Die Bezahlung der Arbeiterinnen ist oft noch schlechter. Dafür arbeiten sie im Durchschnitt täglich zehn Stunden, die Arbeitszeit kann sogar bis zu 19 Stunden betragen. Am meisten geschuftet wird auf den Kautschukplantagen. Einheimische, so berichten Migranten, hätten weniger harsche Arbeitsbedingungen, etwa mehr Pausen und einen höheren Lohn.

Arbeitsschutz? Unbekannt

Arbeitskleidung wie Gummistiefel oder Handschuhe müssen die Arbeiter selbst bezahlen. Ausrüstung zum Schutz vor Pestiziden hat fast niemand. Statt einer Maske, berichtete ein Befragter, benutze er ein T-Shirt. Viele arbeiten mit Chemikalien wie Pestiziden und Düngemitteln ohne vorherige fachliche Einführung. Die Furcht vor Arbeitsunfällen, die in der Landwirtschaft häufig sind, ist gross.

Die Unterkünfte, die meist die Arbeitgeber zur Verfügung stellen, bewertet das MMN als oft ungenügend, die hygienischen Standards als nicht ausreichend.
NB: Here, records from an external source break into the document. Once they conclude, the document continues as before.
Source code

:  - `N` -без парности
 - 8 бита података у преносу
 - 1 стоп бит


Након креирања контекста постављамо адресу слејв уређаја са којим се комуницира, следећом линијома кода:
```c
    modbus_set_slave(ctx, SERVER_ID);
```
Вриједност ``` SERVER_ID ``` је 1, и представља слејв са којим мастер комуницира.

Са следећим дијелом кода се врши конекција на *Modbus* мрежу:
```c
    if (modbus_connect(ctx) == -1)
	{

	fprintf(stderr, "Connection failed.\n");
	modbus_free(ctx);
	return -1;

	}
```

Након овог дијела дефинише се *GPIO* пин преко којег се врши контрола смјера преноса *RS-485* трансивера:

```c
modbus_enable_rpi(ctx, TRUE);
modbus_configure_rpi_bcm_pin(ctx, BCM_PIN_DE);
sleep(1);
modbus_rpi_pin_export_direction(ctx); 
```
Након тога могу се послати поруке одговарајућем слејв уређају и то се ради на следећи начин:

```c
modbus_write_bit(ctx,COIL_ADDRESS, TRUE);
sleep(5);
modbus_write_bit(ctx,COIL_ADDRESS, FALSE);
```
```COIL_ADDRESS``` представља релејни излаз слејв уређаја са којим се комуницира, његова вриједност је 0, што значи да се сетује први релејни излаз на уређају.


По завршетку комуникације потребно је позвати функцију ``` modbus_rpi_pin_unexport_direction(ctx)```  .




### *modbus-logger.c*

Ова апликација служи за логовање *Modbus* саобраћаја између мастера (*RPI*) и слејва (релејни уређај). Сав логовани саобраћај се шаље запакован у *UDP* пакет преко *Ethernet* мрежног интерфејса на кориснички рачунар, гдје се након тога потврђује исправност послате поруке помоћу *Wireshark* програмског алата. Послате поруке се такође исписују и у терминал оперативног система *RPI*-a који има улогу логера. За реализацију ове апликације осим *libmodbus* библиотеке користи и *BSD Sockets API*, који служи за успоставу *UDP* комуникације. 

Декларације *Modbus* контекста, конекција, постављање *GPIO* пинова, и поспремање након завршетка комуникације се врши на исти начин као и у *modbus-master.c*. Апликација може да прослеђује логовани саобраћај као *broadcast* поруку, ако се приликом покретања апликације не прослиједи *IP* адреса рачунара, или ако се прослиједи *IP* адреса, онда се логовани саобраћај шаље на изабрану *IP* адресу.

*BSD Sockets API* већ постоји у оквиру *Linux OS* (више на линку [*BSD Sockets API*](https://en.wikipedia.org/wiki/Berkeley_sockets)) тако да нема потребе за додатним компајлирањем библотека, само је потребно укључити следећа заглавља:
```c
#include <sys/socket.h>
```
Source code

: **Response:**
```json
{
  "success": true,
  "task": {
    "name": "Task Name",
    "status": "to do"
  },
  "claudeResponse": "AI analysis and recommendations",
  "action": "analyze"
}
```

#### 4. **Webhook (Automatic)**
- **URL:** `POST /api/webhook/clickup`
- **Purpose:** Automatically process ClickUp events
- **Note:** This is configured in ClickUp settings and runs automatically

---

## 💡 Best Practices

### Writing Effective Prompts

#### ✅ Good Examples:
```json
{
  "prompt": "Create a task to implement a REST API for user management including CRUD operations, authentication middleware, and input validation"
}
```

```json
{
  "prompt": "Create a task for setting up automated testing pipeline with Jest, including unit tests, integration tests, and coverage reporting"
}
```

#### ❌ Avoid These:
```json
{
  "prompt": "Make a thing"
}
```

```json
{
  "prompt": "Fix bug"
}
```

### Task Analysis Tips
Die meisten Arbeitskräfte migrieren mit ihren Familien, die diese Verhältnisse dann teilen.

Die Mehrheit der Arbeitskräfte ist sozial nicht abgesichert

Gegen Arbeitsunfälle und Krankheit sind die Arbeiterinnen und Arbeiter schlecht oder gar nicht abgesichert. Wer nicht permanent, sondern saisonal angestellt ist oder sich als Tagelöhner durchschlägt, fällt nicht unter die thailändischen Regulierungen. Nur sechs Prozent können die Sozialsysteme in Thailand in Anspruch nehmen, 28 Prozent hatten gar keine Sozialversicherung, knapp die Hälfte berichtete, dass ihre Kinder nicht krankenversichert seien.

Löhne hängen von der Ausbeute ab und werden nicht immer pünktlich bezahlt. Ein Zehntel der Befragten bekam ihnen zustehende Lohnzahlungen überhaupt nicht. Möglichkeiten, ihren Lohn einzufordern, haben die Arbeiter dabei kaum. Bezahlte Ferien gibt es nicht, freie Tage dann, wenn keine Arbeit da ist. Gängig ist auch die Praxis, Arbeitskräfte bei einer Plantage zu registrieren und sie bei Bedarf an die Nachbarn auszuleihen, was im thailändischen Rechtssystem nicht vorgesehen ist.

UN fordern bessere Regulierung und Kontrolle

Die Nichtregierungsorganisation MMN beschränkte sich bei ihrer Umfrage auf die Produkte Mais (der zur Geflügelmast angebaut wird), Kassava (Maniok), Kautschuk und Palmöl, hält die Zustände aber für übertragbar auf andere Lebensmittel, zum Beispiel Papaya, Reis und Ananas.

Internationale Organisationen wie die «International Labour Organisation» (ILO) fordern schon länger, migrantischen Arbeitern in Thailand ungeachtet ihres Anstellungsverhältnisses fundamentale Arbeiterrechte zuzusichern, sie in die sozialen Netzwerke einzuschliessen und ihnen zu erlauben, Arbeitnehmerorganisationen zu gründen. Bisher ist das nur Einheimischen erlaubt. Auch die Vereinten Nationen halten die bisherigen Bemühungen Thailands für nicht ausreichend und fordern bessere Regulierung und wirksamere Kontrollen.